A rather unusual exhibition opened in Prague's Adria Palace on Friday - a collection of film posters representing decades of Bengali cinema. Unlike the commercial song and dance extravaganzas of Bollywood, Bengali cinema is known for its bold experimentation, and the Bengali film industry is one of the oldest in India. Its most famous proponent is the director Satyajit Ray, whose 1955 classic The Song of the Road was the first Indian film to enter the international arena of art cinema. At the official launch Radio Prague spoke to the exhibition's curator, Martin Hribek.
"I'm a postgraduate student and a teacher at the department of South and Central Asia at Charles University in Prague, and I spent around three years in Calcutta altogether and I got interested and involved with Bengali cinema."
Tell me a bit about the exhibition.
"Here we have a private collection, courtesy of Ashoke Roy. We have on display about 60 posters, starting from the early 50s, and continuing to this very year."
It's a fairly big exhibition hall and there are a lot of people here - what explains the Czech interest, fascination almost, with Indian film?
"I think it's more a fascination with Indian culture in general, and perhaps in Bengali culture in particular.
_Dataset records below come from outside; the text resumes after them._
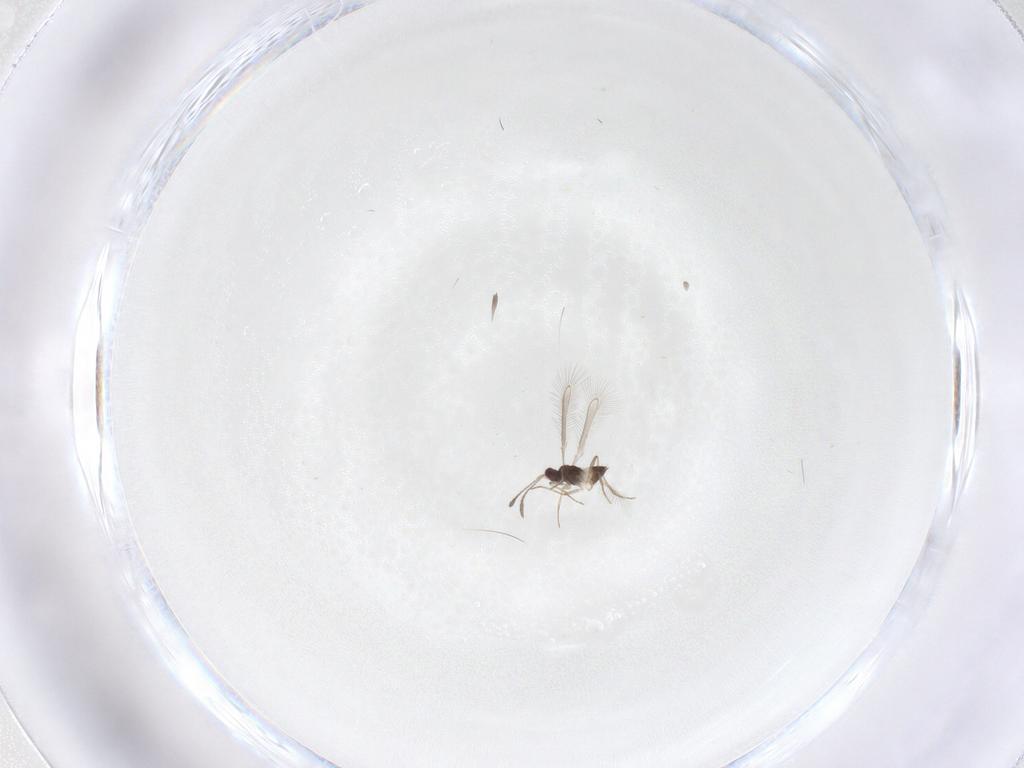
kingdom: Animalia
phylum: Arthropoda
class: Insecta
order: Hymenoptera
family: Mymaridae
Interestingly enough, the Czech Indiologist Vincenc Lesny was the first European person to translate Rabindranath Tagore from the original into a European language, the first European or westerner ever. So it's a fairly long tradition of interest in literature mainly, later in the language and other aspects of culture as well."
Because very few Czechs will ever have visited India.
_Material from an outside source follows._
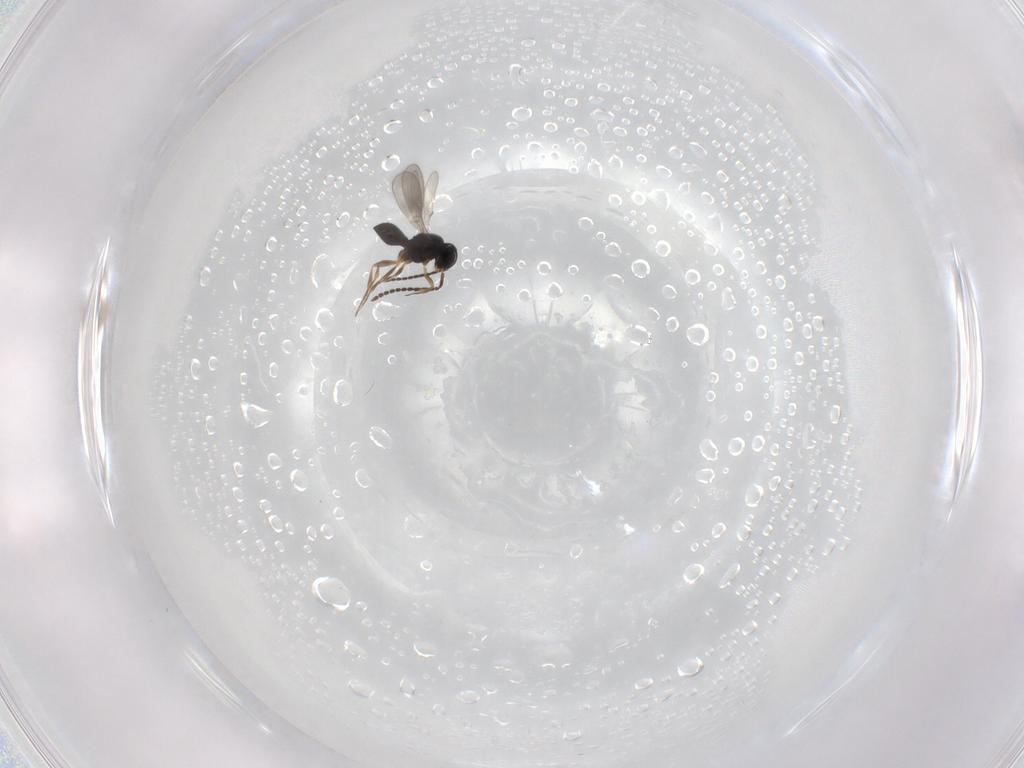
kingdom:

"That's true, but it's been changing fast since the breakup of Communism and since the floodgates opened and in recent years as the economy's been improved, I can see it very intensely, that for our students now, the floodgates are way more open now than they were for myself say six years ago. Only that five or six years' time difference is really very significant in terms of opportunities to explore Indian culture."
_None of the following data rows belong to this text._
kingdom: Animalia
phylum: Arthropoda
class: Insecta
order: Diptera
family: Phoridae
This exhibition comes just a few months after the Bollywood film festival, also in the centre of Prague, which is becoming more and more successful each year. You could say that Czechs have developed a love for Indian popular culture.
"I think it's the whole of Europe which has become interested in Indian popular culture and Indian popular films. Also the Bollywood films themselves are changing, and are getting closer to what is digestible for a European viewer, and at the same time this fascination with exotic and big budget movies is spreading in Europe itself. So I think the interest in Bollywood in the Czech Republic is part of that."
It might come as something of a surprise to an Indian tourist walking through Prague to stumble upon an exhibition of Bengali film posters.
"I hope there will be many surprised Indian tourists who will bump into the poster in front of the gate."